YOUR GOAL: Format the saved entries below as a JSON list of strings, one per line and with blank lines omitted, starting at their first line and going on through the line containing "65: (280, 614)". Leave the pictures out of the answer.

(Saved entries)
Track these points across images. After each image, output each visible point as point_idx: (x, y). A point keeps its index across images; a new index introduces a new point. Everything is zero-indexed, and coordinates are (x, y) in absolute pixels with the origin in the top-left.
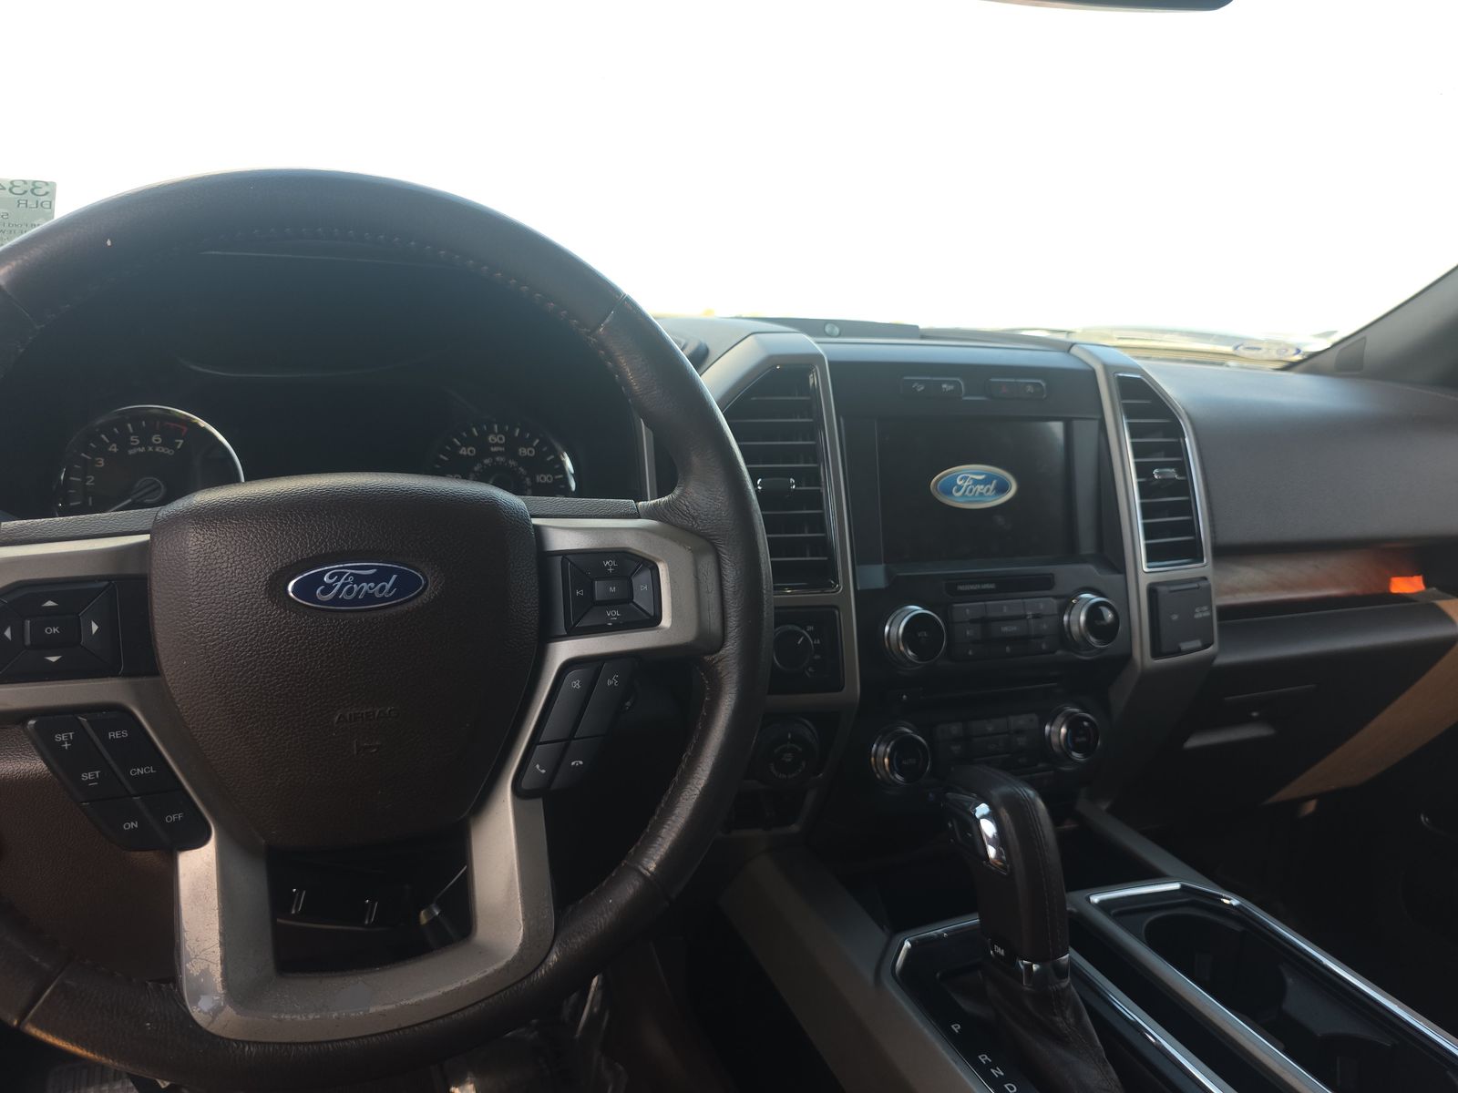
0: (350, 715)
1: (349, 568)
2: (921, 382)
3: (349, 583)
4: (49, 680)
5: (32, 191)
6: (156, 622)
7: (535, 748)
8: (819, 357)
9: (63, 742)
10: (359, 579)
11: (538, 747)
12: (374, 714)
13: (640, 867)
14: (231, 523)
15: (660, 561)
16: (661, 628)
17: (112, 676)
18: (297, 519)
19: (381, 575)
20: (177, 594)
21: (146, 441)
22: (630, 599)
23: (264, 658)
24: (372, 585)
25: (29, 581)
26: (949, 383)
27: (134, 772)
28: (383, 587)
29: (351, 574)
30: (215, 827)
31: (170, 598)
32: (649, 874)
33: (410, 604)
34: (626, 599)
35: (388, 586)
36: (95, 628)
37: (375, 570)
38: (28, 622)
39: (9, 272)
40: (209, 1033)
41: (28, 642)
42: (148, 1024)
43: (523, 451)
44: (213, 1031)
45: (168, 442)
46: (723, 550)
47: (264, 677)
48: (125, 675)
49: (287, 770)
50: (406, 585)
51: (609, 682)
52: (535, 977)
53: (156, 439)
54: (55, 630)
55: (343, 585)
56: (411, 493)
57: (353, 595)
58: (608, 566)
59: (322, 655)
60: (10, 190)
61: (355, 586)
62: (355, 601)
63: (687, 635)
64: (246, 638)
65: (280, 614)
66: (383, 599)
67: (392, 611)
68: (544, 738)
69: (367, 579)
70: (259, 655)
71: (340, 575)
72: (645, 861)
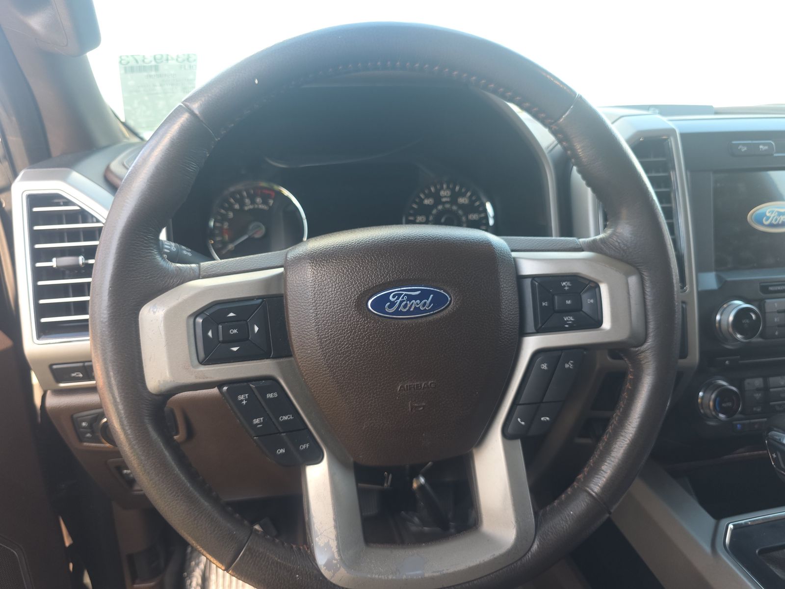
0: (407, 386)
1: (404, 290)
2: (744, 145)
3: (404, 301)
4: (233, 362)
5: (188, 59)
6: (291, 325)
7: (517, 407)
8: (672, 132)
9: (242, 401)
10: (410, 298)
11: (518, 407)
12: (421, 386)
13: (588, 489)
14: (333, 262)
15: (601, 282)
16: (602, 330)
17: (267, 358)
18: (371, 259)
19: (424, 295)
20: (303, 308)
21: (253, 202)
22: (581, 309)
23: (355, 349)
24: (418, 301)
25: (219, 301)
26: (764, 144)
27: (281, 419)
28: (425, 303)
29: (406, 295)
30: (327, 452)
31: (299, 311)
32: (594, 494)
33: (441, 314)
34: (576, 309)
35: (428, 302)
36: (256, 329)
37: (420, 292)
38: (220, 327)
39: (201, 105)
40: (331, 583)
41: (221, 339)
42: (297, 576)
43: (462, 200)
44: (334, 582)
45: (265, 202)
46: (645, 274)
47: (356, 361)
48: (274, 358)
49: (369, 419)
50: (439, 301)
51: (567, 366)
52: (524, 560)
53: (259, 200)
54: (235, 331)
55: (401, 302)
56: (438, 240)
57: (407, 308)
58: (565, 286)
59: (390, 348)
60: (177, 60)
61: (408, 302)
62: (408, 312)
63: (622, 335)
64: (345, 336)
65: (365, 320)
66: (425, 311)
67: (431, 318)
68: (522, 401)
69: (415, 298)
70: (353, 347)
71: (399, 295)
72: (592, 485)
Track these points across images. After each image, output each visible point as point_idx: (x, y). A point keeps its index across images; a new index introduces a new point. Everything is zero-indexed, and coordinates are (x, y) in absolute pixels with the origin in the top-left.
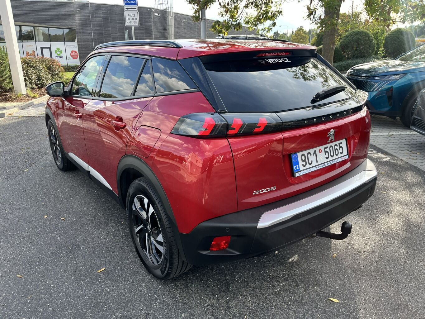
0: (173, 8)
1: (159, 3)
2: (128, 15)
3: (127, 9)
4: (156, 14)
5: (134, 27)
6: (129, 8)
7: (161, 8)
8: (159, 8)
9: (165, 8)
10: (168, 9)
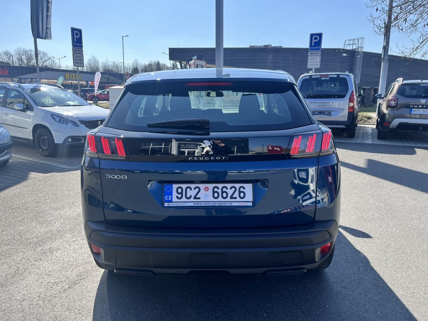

RESULT OF THE TASK:
[
  "Track these points across images. After each image, output each visible point as point_idx: (x, y). A point keeps its index across images; a new index introduces a new point. Everything is zero-indexed, and coordinates are (x, y) in absolute pixels with the origin in the top-left.",
  "0: (350, 715)",
  "1: (349, 568)",
  "2: (921, 382)",
  "3: (349, 583)",
  "4: (49, 680)",
  "5: (32, 191)",
  "6: (156, 622)",
  "7: (535, 748)",
  "8: (819, 357)",
  "9: (63, 742)",
  "10: (359, 579)",
  "11: (538, 747)",
  "12: (374, 714)",
  "13: (640, 867)",
  "14: (231, 523)",
  "15: (660, 561)",
  "16: (661, 628)",
  "17: (112, 676)",
  "18: (297, 519)",
  "19: (381, 575)",
  "20: (177, 594)",
  "21: (146, 441)",
  "22: (630, 599)",
  "23: (264, 658)",
  "24: (372, 585)",
  "25: (29, 581)",
  "26: (949, 383)",
  "27: (134, 772)",
  "28: (383, 587)",
  "29: (351, 574)",
  "30: (215, 827)",
  "31: (170, 598)",
  "32: (649, 874)",
  "33: (410, 604)",
  "34: (626, 599)",
  "35: (388, 586)",
  "36: (95, 628)",
  "37: (375, 570)",
  "38: (28, 622)",
  "39: (9, 272)",
  "40: (209, 1033)",
  "41: (28, 642)",
  "42: (148, 1024)",
  "43: (523, 451)",
  "44: (213, 1031)",
  "45: (168, 442)",
  "46: (723, 550)",
  "47: (264, 677)",
  "48: (125, 675)",
  "49: (287, 770)",
  "50: (406, 585)",
  "51: (609, 682)",
  "52: (535, 977)",
  "53: (156, 439)",
  "54: (55, 630)",
  "55: (343, 585)",
  "56: (411, 493)",
  "57: (353, 595)",
  "58: (608, 566)",
  "59: (322, 655)",
  "60: (10, 190)",
  "61: (355, 586)",
  "62: (355, 601)",
  "63: (687, 635)",
  "64: (246, 638)",
  "65: (280, 614)"
]